A Republican candidate for a county commissioner’s seat created a trust intended to dissuade his children from marrying someone who isn’t white.
Vickers “Vic” Cunningham is a former criminal district judge who is currently in a runoff for the Republican Party nomination for the last GOP-held county commissioner seat in Dallas.
Allegations of racial bigotry were recently leveled at Cunningham by his estranged brother, Bill Cunningham, who said his sibling had been a racist all his life. According to Bill Cunningham, Vic Cunningham showed up at his home and threatened him and his husband. During this episode, Vic Cunningham also allegedly referred to his brother’s husband as “your boy,” on numerous occasions.
On Friday, Vic Cunningham told the Dallas Morning News that he denies harboring any form of racial bigotry or that he threatened his brother’s family. Cunningham did admit, however, that his trust does indeed reward his children for marrying other white people. The trust also rewards Cunningham’s children for marrying someone of the opposite sex who is Christian. The GOP candidate said:
I strongly support traditional family values. If you marry a person of the opposite sex that’s Caucasian, that’s Christian, they will get a distribution.
Cunningham clarified that his views on interracial marriage had evolved a bit since the trust was created in 2010. He noted that, while he couldn’t just change the terms of the trust, he has accepted that his son is in a relationship with a Vietnamese woman.
While the racialized controversy has rocked the GOP runoff–even prompting the Dallas Morning News to withdraw their endorsement of Cunningham–two of Vic and Bill Cunningham’s other brothers insist that Bill Cunningham is just trying to harm Vic Cunningham’s political ambitions after being denied a $45,000 loan. Ross Cunningham said, “I’m embarrassed that my brother fabricated stories that drag my family’s name through the mud.”
But that’s not quite the end of it. The candidate Cunningham’s alleged racial bigotry has also been noted by a former aide–and even his own mother. In a recorded conversation obtained by The News, a woman who appears to be Mina Cunningham said her son had been a bigot for quite some time.

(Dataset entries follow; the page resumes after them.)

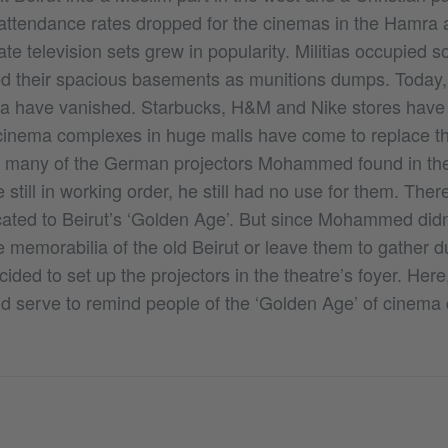
ttendance rates dropped for the cinemas in the Hamra 
vate television sets grew in popularity. Militias occupied 
d their spacious basements as munitions dumps. Today,
 have vanished. Starbucks, H&M and Nike stores have 
cinema complexes in huge malls have come to replace th
 many of the German projectors Mohammed found in th
 still in working order, he still had no use for them. Th
ated to Beirut’s ‘Golden Age’. But since Mohammed didn’
memorabilia of the old Beirut or leave them to gather du
ded to set up the projectors in the theatre’s foyer. Here
d serve to remind people of the ‘Golden Age’ of cinema cu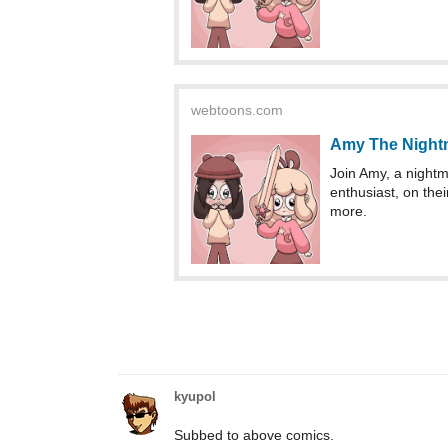
webtoons.com
Amy The Night
Join Amy, a nightma
enthusiast, on thei
more.
kyupol
Subbed to above comics.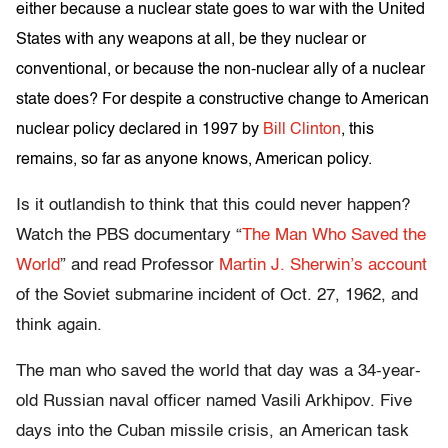
either because a nuclear state goes to war with the United
States with any weapons at all, be they nuclear or
conventional, or because the non-nuclear ally of a nuclear
state does? For despite a constructive change to American
nuclear policy declared in 1997 by
Bill Clinton
, this
remains, so far as anyone knows, American policy.
Is it outlandish to think that this could never happen?
Watch the PBS documentary “
The Man Who Saved the
World
” and read Professor
Martin J. Sherwin’s account
of the Soviet submarine incident of Oct. 27, 1962, and
think again.
The man who saved the world that day was a 34-year-
old Russian naval officer named Vasili Arkhipov. Five
days into the Cuban missile crisis, an American task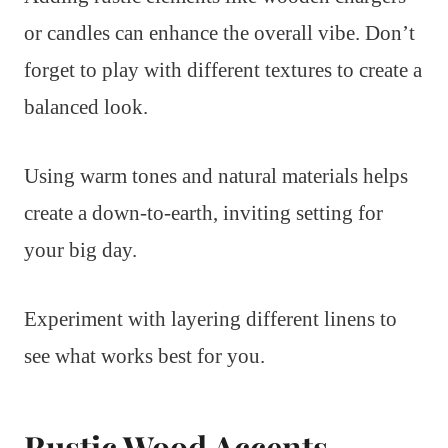
or candles can enhance the overall vibe. Don’t
forget to play with different textures to create a
balanced look.
Using warm tones and natural materials helps
create a down-to-earth, inviting setting for
your big day.
Experiment with layering different linens to
see what works best for you.
Rustic Wood Accents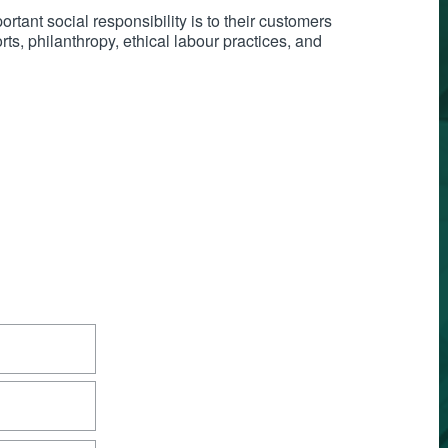
tant social responsibility is to their customers
s, philanthropy, ethical labour practices, and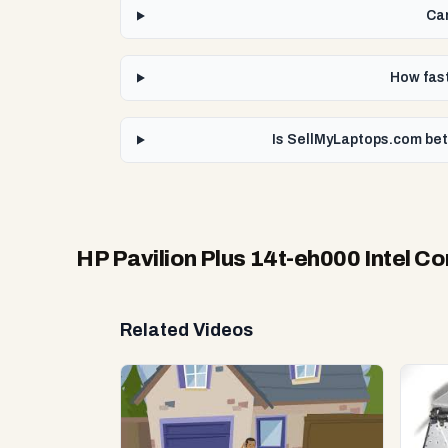
Can
How fast
Is SellMyLaptops.com bett
HP Pavilion Plus 14t-eh000 Intel Co
Related Videos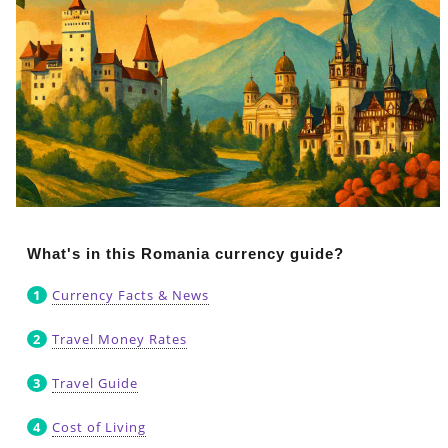
What's in this Romania currency guide?
Currency Facts & News
Travel Money Rates
Travel Guide
Cost of Living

After that conversation was turned over, however, Mina Cunningham released a statement contradicting its contents.
Amanda Tackett worked on Vic Cunningham’s 2006 campaign for district attorney. She described various instances of her former boss using the N-word to describe black people when they couldn’t hear him. She said, he referred to criminal cases involving black people as “T.N.D.s, Typical [N-Word] Deals.”
Tackett continued, “I’ve never met another Caucasian person like this, Vic Cunningham is like a character out of a movie.”